Dataset entries:
+ + +

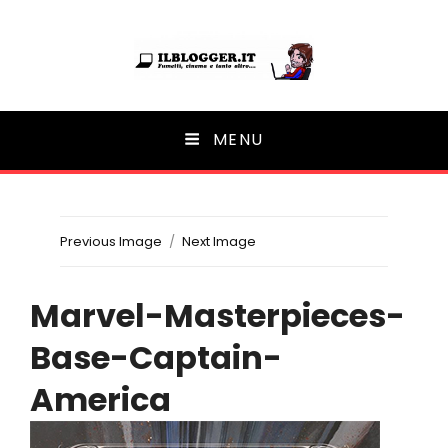
Ilblogger.it
MENU
Il portalino di blog |
Previous Image
Next Image
Marvel-Masterpieces-
Base-Captain-
America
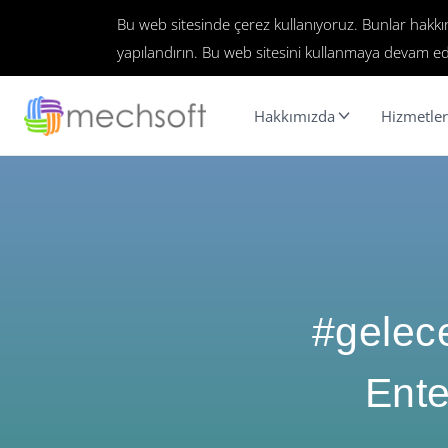
Bu web sitesinde çerez kullanıyoruz. Bunlar hakk
yapılandırın. Bu web sitesini kullanmaya devam ed
Hakkımızda
Hizmetler
#gelece
Ente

+ + +

Activity:
Print all the material above exactly, and drop the images.

Your response:
Ilblogger.it
MENU
Il portalino di blog |
Previous Image
Next Image
Marvel-Masterpieces-
Base-Captain-
America
Bu web sitesinde çerez kullanıyoruz. Bunlar hakk
yapılandırın. Bu web sitesini kullanmaya devam ed
Hakkımızda
Hizmetler
#gelece
Ente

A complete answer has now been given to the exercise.